🪙Bitcoin-Ethereum index

Launching soon!

Introduction

The Bitcoin-Ethereum Index is designed to track the dynamic performance of the two leading cryptocurrencies: Bitcoin and Ethereum.

With a strategic asset allocation of Bitcoin and Ethereum, this index provides exposure to the unparalleled growth potential of both cryptocurrencies directly from Atlas. In addition, the index will unlocks an additional stream of revenue by tapping into liquid staking derivatives on Ethereum.

With Bitcoin-EthereumVSIdle Holding

Benefit from weekly yield in stables from ETH staking rewards.

Yield/ Dividends

Miss out on a near risk-free yield from ETH real yield.

One yield-bearing token that captures the upside of both assets.

Diversification

Limited exposure to a specific asset.

Automated strategy that manages asset and claim rewards on your behalf.

Convenience

Bear the burden of interacting with multiple chains and the cost of high transaction fees.

Portfolio allocation

The $BETH Index will only include Bitcoin and Ethereum in its portfolio and have the following allocation:

AssetCategoryPortfolio Allocation

Bitcoin - $BTC

The 1st digital asset created

20%

Ethereum - $ETH

The 1st Smart-Contract layer

80%

Technical architecture

I. $BETH shares minting flow

Bitcoin-Ethereum index token, $BETH, is a CW20 token natively issued on the Ki Chain. $BETH is only minted via collateral deposit, and the number of $BETH shares minted represents the depositors ownership from all collateral assets locked with Bitcoin-Ethereum.
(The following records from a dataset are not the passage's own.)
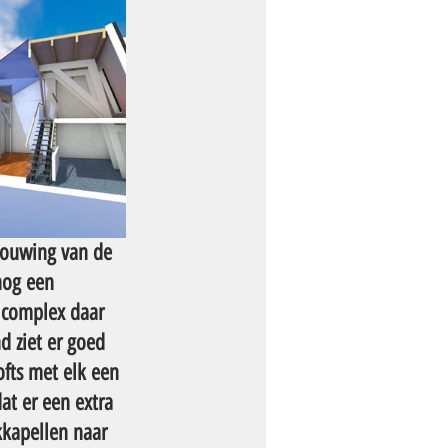
bouwing van de 
nog een 
 complex daar 
 ziet er goed 
fts met elk een 
at er een extra 
kkapellen naar 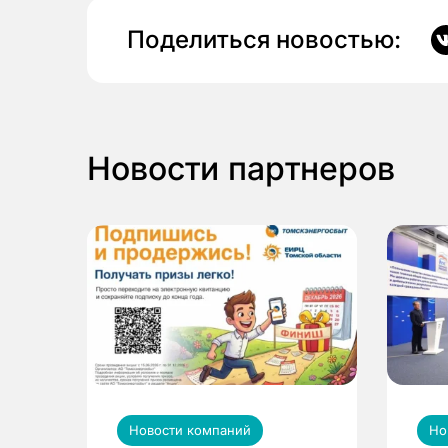
Поделиться новостью:
Новости партнеров
Новости компаний
Но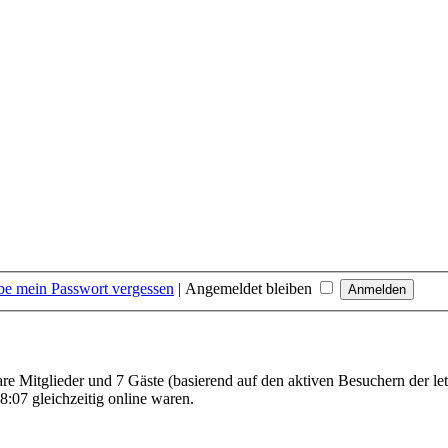
be mein Passwort vergessen
|
Angemeldet bleiben
bare Mitglieder und 7 Gäste (basierend auf den aktiven Besuchern der le
:07 gleichzeitig online waren.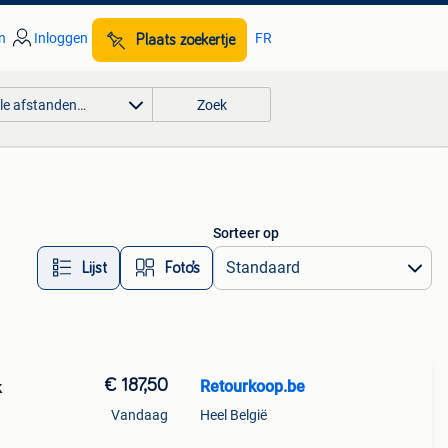
n
Inloggen
FR
Plaats zoekertje
lle afstanden…
Zoek
Sorteer op
Lijst
Foto’s
€ 187,50
Retourkoop.be
k
Vandaag
Heel België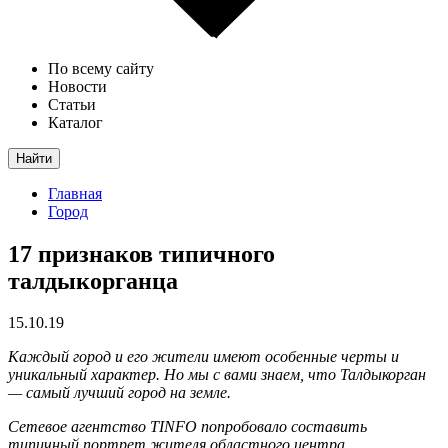
По всему сайту
Новости
Статьи
Каталог
Найти
Главная
Город
17 признаков типичного
талдыкорганца
15.10.19
Каждый город и его жители имеют особенные черты и
уникальный характер. Но мы с вами знаем, что Талдыкорган
— самый лучший город на земле.
Сетевое агентство TINFO попробовало составить
типичный портрет жителя областного центра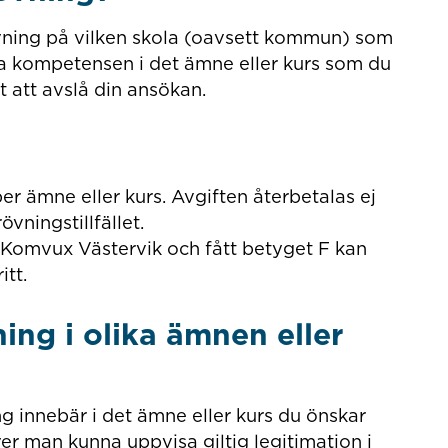
vning på vilken skola (oavsett kommun) som
a kompetensen i det ämne eller kurs som du
t att avslå din ansökan.
er ämne eller kurs. Avgiften återbetalas ej
övningstillfället.
å Komvux Västervik och fått betyget F kan
tt.
ning i olika ämnen eller
 innebär i det ämne eller kurs du önskar
r man kunna uppvisa giltig legitimation i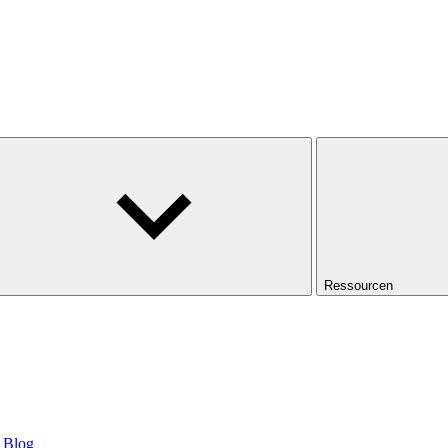
Ressourcen
Blog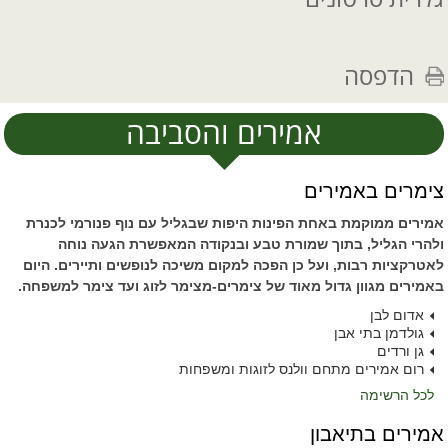
הדפסה
אמירים והסביבה
צימרים באמירים
אמירים ממוקמת באחת הפינות היפות שבגליל עם נוף פנורמי לכנרת
ולהרי הגליל, בתוך שמורת טבע ובנקודה המאפשרת הגעה נוחה
לאטרקציות רבות, ועל כן הפכה למקום משיכה לנופשים ותיירים. היום
באמירים מגוון גדול מאוד של צימרים-מצימר לזוג ועד צימר למשפחה.
אדום לבן
גולדמן בתי אבן
גן ורדים
רום אמירים מתחם וולנס לזוגות ומשפחות
לכל הרשימה
אמירים בתיאבון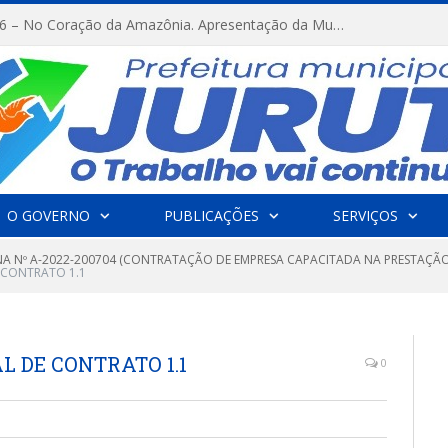
FESTRIBAL 2026 – No Coração da Amazônia. Apresentação da Munduruku.
O GOVERNO
PUBLICAÇÕES
SERVIÇOS
A Nº A-2022-200704 (CONTRATAÇÃO DE EMPRESA CAPACITADA NA PRESTAÇÃO
 CONTRATO 1.1
L DE CONTRATO 1.1
0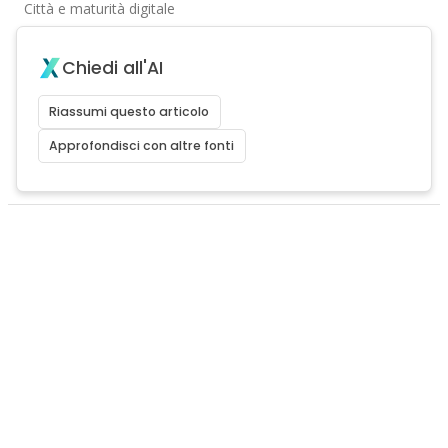
Città e maturità digitale
Chiedi all'AI
Riassumi questo articolo
Approfondisci con altre fonti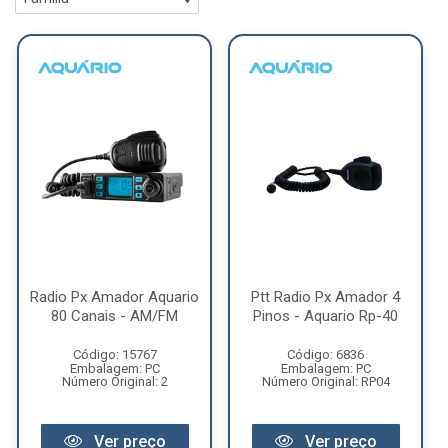
Radio Px Amador Aquario
Ptt Radio Px Amador 4
80 Canais - AM/FM
Pinos - Aquario Rp-40
Código: 15767
Código: 6836
Embalagem: PC
Embalagem: PC
Número Original: 2
Número Original: RP04
Ver preço
Ver preço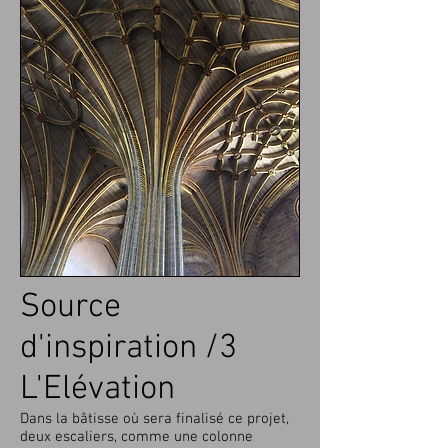
Source
d'inspiration /3
L'Elévation
Dans la bâtisse où sera finalisé ce projet,
deux escaliers, comme une colonne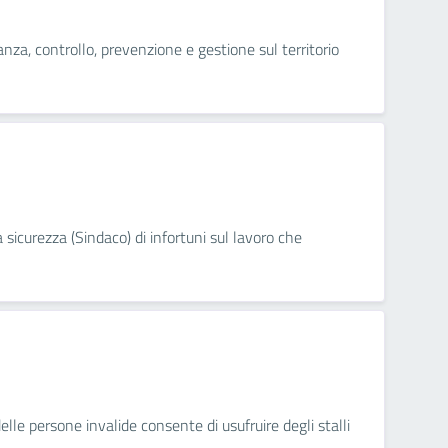
anza, controllo, prevenzione e gestione sul territorio
a sicurezza (Sindaco) di infortuni sul lavoro che
delle persone invalide consente di usufruire degli stalli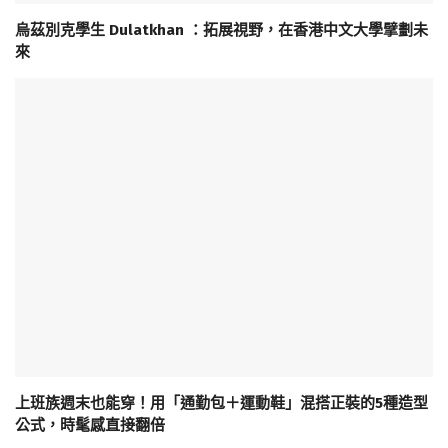
烏茲別克學生 Dulatkhan ：拓展視野，在香港中文大學擘劃未
來
上班族週末也能穿！用「通勤包＋運動鞋」混搭正裝的5種造型
公式，時髦感直接翻倍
Bitcoin - Ethereum currently accepts a single asset as collateral, Axelar $USDC.

II. $BETH token value accrual flow

Bitcoin-Ethereum leverages liquid staking on Ethereum to earn $ETH denominated yield by securing the Ethereum chain while remaining liquid.

On a weekly basis, rewards generated from securing the Ethereum beacon chain are distributed 50:50 in $USDC & $XKI on a weekly basis to $BETH Stakers. It's important to mention that the $XKI rewards are not inflationary but bought back from the market. After bridging $USDC back to the Ki chain, half of the $USDC is swapped to $XKI on Atlas before rewards are distributed to stakers.

What happens to all rewards foregone by un-staked $BETH? The plan is to deploy it to $BETH liquidity pool as Protocol-Owned liquidity. This will increase $BETH's capital efficiency for future DeFi use cases by building deep & sustainable liquidity.

Note:

  • Un-staking $BETH requires a cooling-off period of 7 days, during which users continue to earn yield from their staked $BETH.

  • $XKI rewards distributed to $BETH Stakers are not inflationary but bought back from the market.

III. $BETH fees

Bitcoin Ethereum applies 2 types of fees: - An entry fee: 1% fee on new deposits. - A performance fee: Every time staking rewards are claimed, the protocol takes a 20% fee.

Note: The performance fees only apply to Ethereum staking rewards and do not concern initial collateral deposited by users.

IV. $BETH tokens redemption flow

$BETH shares can be redeemed at any moment by their holders in return for its underlying collateral. All assets held in Bitcoin-Ethereum index are liquid and do not require a cooling-off period, however the protocol batches deposits, withdrawals and rewards distribution on a weekly basis.